August 24, 2018.
How does that saying go? "Fool me once, shame on you. Fool me twice, ..."
If you've been a reader of previous trip reports, you may recall one of the craziest trips to date - The De-Tour - which occurred almost exactly one year ago. That trip was a great one for many reasons, but it had gone nothing like we'd expected - snowing or raining every day - eventually forcing us to abandon our Tour of Montana and Wyoming for what we hoped were clearer skies, in Utah.
...where it also rained on us.
Even so, upon our return, Monte @Blackdawg, Mike @Digiratus, and I almost immediately started talking about doing it all again - as originally planned - able to see the sights in Montana and Wyoming this time - "next year."
Well, "next year" was now - this time three weeks earlier in the season to give ourselves a better chance at warmer weather. And, we'd recruited two additional buddies - another Dan @drr from the Puget Sound, and Zane @Speedytech7 who would join us from Arizona.
A long trek east for Mike, Dan and I, Mike dipped his toes into route planning to find as much dirt as possible to get us there - ultimately taking us along the Nez Perce Trail - a combination of the Old Elk City Wagon Road and a path through the Magruder Corridor. It would take us three days along this route to reach Cooke City, Montana, our rendezvous point with Monte and Zane.
It was just before 7:00am when I headed out - the truck packed to the gills for two weeks on the road.
All coming from slightly different places, Mike, Dan, and I decided we'd meet in Cle Elum - to top off our tanks and so Mike could get his morning cup of coffee. Pioneer Cafe was Mike's favorite spot here, and by 9:30am we were once again headed east.
But only for a few minutes until Dan came over the CB, "Hey Dan, your jerry can fuel plate just came off. I'm headed back to pick it up!" And then a few minutes later - "I got it, but not before a big rig ran it over." Turns out that the butterfly nut had somehow spun it's way off, and then the 60mph highway winds did the rest. And it wasn't pretty; but I got it re-secured temporarily with some zip ties, and we were back on our way.
We made good time for the most part, hoping that as we drove east we'd escape the thick smoke that had enveloped the Seattle area for the previous two weeks (the worst air quality in the world at the time). Over the Columbia River, through the grasslands of eastern Washington, and finally to Clarkston-Lewiston where we stopped for lunch at Arby's, the trucks looking shiny in the early-afternoon sun.
A quick couple sandwiches later (this was my first ever trip to Arby's, and probably my last), we were back on the road for our last short stretch of pavement before hitting dirt - the Old Elk City Wagon Road - just outside of Clearwater, Idaho - where we'd air down for the first time.
At this point, though our pace slowed, we were of course enjoying ourselves on the dirt and we soon found ourselves on a short spur to the Corral Hill Lookout - the thought of camping there for the evening at the front of our minds.
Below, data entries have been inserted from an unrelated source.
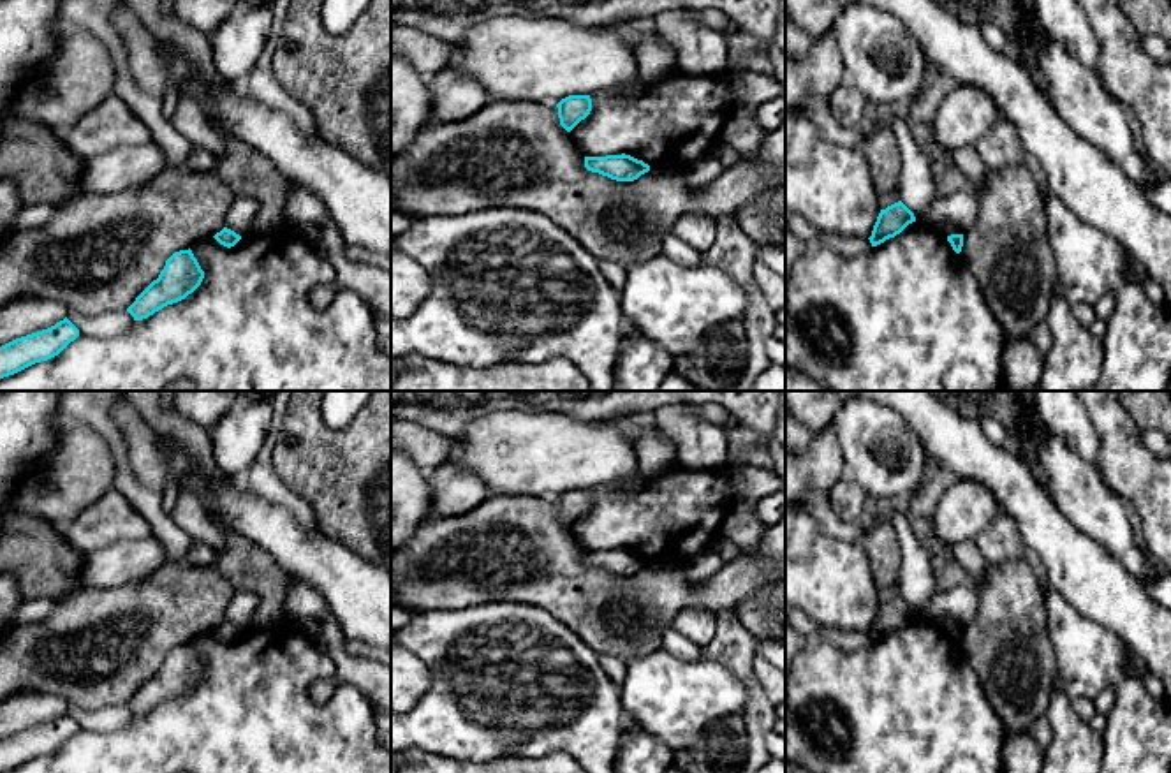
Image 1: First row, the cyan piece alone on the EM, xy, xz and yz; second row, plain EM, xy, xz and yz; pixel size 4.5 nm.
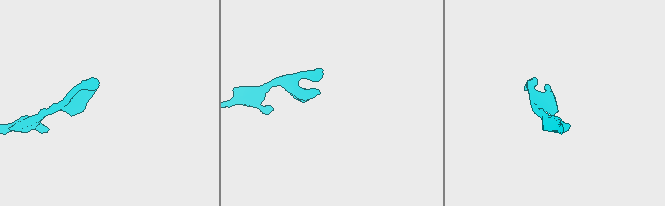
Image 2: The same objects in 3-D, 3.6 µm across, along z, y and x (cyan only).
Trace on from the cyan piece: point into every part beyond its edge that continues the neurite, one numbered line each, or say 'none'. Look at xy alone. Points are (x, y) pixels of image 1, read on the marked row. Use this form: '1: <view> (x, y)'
none

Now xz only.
none

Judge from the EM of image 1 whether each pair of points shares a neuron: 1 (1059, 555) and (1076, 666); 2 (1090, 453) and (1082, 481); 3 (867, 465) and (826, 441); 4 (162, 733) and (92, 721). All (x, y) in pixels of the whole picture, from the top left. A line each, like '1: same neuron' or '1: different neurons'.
1: different neurons
2: different neurons
3: different neurons
4: different neurons

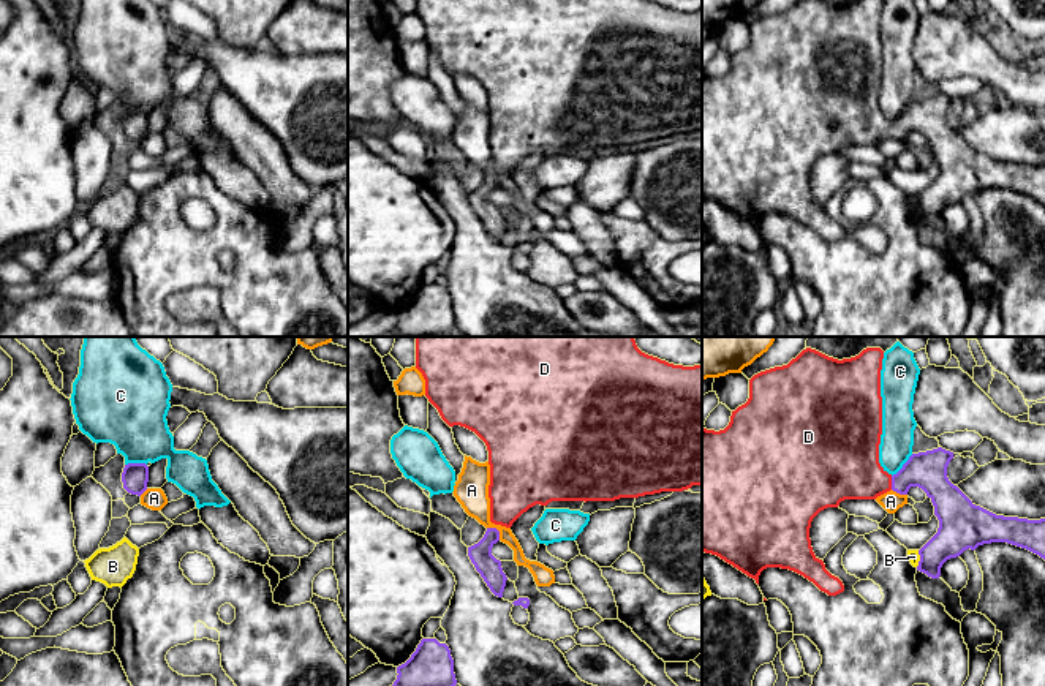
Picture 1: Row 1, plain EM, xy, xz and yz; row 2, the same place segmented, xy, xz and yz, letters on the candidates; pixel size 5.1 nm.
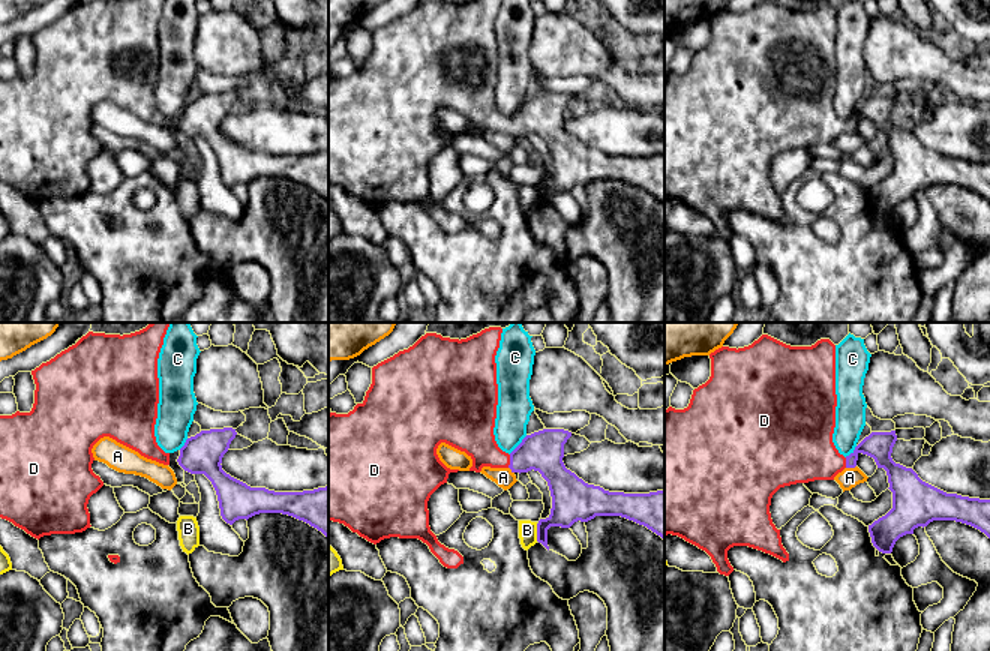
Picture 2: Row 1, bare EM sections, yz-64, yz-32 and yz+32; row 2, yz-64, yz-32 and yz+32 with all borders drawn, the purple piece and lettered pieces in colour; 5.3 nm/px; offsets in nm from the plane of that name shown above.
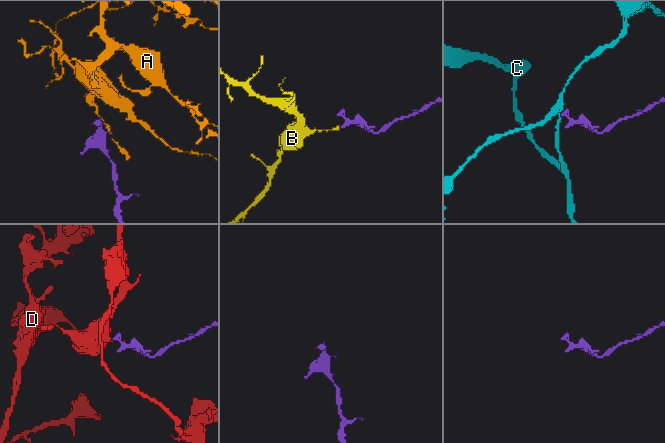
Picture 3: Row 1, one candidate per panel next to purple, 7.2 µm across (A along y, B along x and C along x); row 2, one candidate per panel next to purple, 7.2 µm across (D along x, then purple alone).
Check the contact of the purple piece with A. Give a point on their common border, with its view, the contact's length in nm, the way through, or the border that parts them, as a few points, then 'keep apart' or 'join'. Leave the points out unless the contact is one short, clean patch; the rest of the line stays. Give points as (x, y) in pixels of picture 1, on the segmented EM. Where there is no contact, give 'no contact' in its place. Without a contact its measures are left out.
meets purple in xz at (497, 530); contact 100 nm long; border along xz (487, 527), (494, 527), (500, 539); keep apart

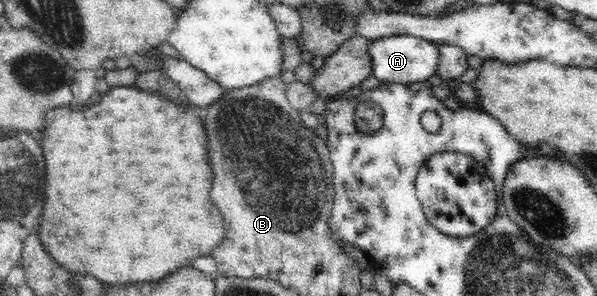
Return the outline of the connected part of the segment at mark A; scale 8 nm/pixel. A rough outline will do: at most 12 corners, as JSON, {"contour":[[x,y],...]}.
{"contour":[[416,36],[371,40],[380,83],[425,82],[440,45]]}

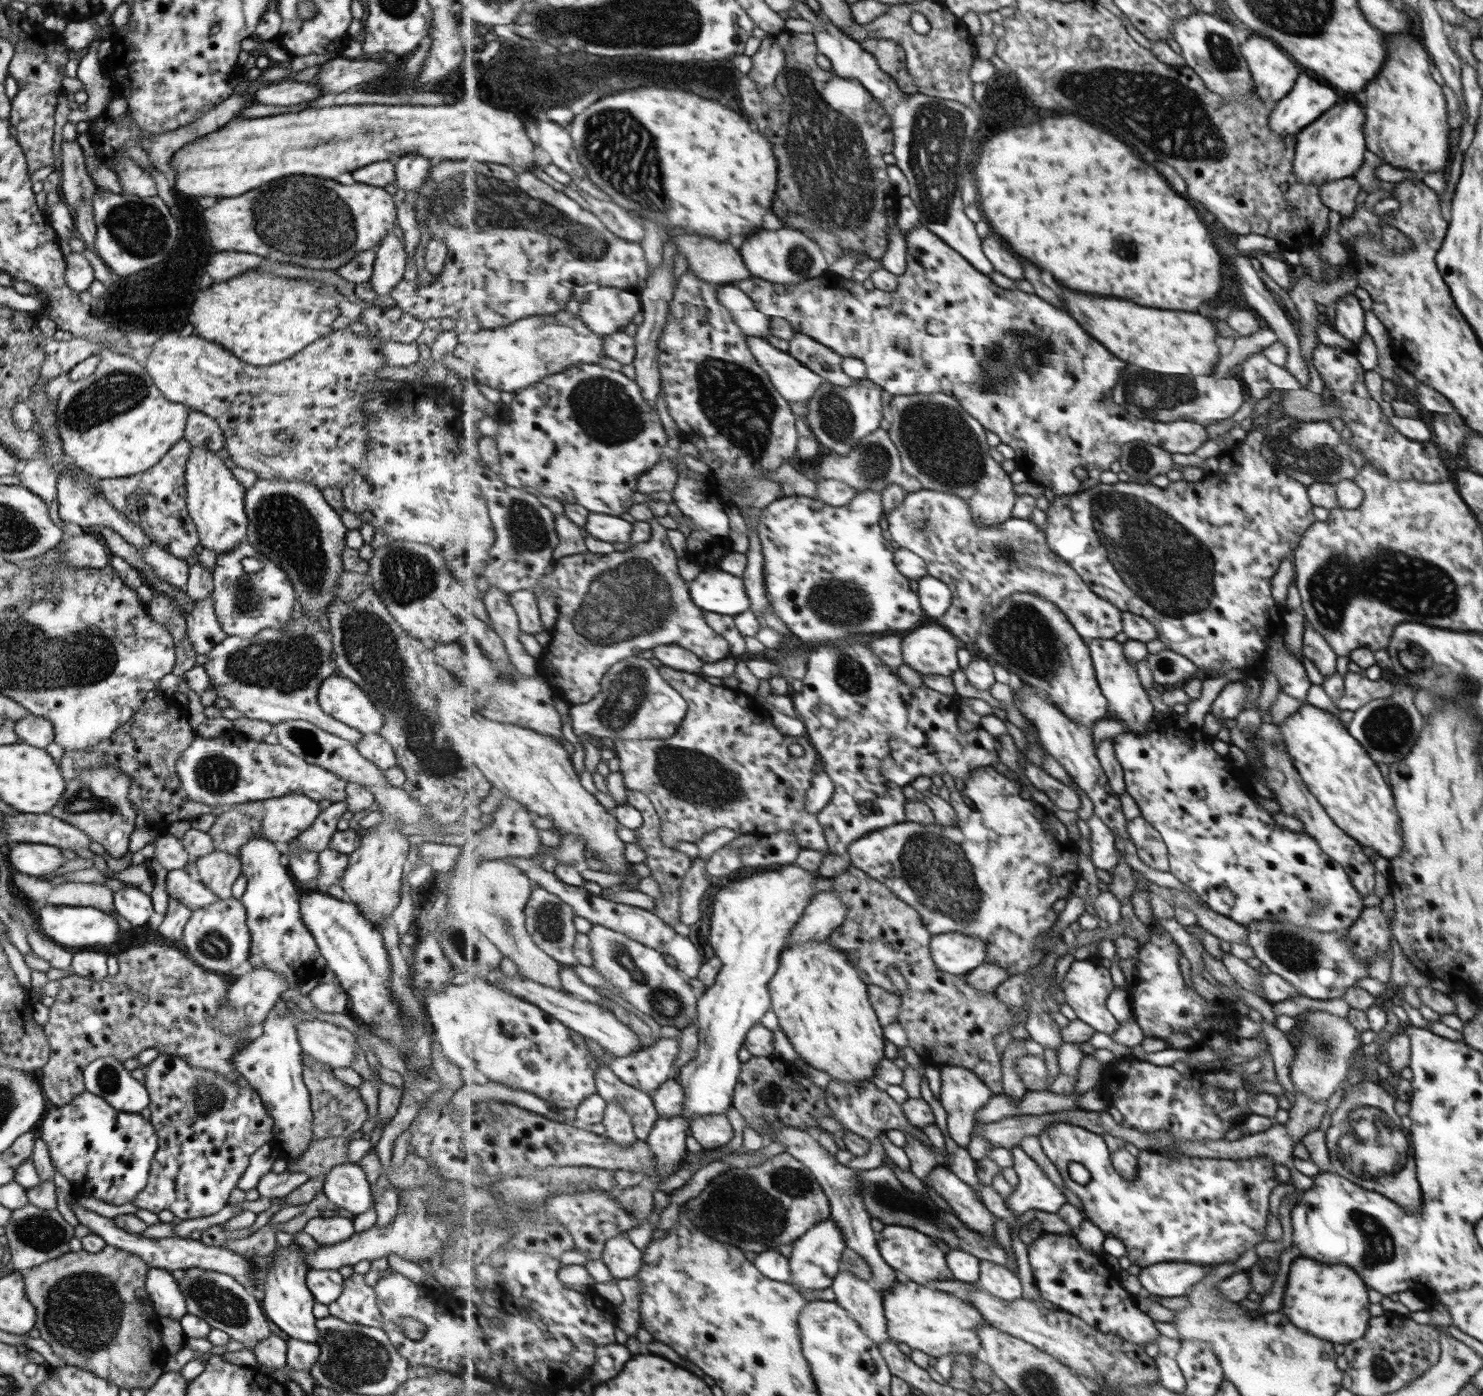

That is, until we found it staffed, and a very "welcoming" sign posted:
Despite the sign however, Bill (the lookout resident) soon called down to us, "You guys are welcome to come up and look around if you want." This was perhaps to be expected, because as we climbed the ladder he was immediately curious about the rigs. He'd driven himself up in a stock second gen Tacoma, so when three bad-ass first gen Tacoma's showed up...well, he couldn't resist.
Turns out Bill had been in the lookout all summer (nearly three months), and this was the first day that he'd had more than 3 miles of visibility (and even today, he had only 5-7) - a very smoky summer indeed! He chatted our ears off for a good 20-30 minutes, telling us where various peaks were (none of which we could see) and where all the smoke was coming from. He also let us know that some rain was expected, and that he hoped that would clear out some of the smoke.
Eventually, Mike excused us, explaining to Bill that we really needed to find camp before dark, and we made our way back down to the trucks, and then down off the top of the mountain and back onto the route - the Elk City Wagon Road following the Nez Perce Trail - in search of a nice place to stop for the evening.
The road was well graded for the most part and we made quick work of another 50 miles or so - dust kicked up behind us as the sun fell in the sky.
And, just after sunset, as light was fading from the sky, we found camp - a nice flat area next to the creek, with plenty of room for the trucks (though a bit close to the main road) - and we got to deploying camp and making a camp fire.
It would be our first of many camp fires; we stayed up until midnight chatting about the trip - what we were looking forward to, what the weather would be like (hopefully a bit of rain just before we arrived, and then warm for the rest of the trip), and whether or not Monte would be on-time to the Cooke City rendezvous (or more correctly - how late he'd be).
Oh, and Dan declared himself a "Master Campfire Builder" - with a style significantly different than Monte the year before - "bonfires with as much wood as possible" was his strategy; stretching a bundle of wood across three nights was nowhere in his repertoire.
Eventually we decided we should call it a night - it'd been a long day and there were a couple more in store before The Re-Tour even officially started - so we climbed under our covers, lulled to sleep by the gurgling creek.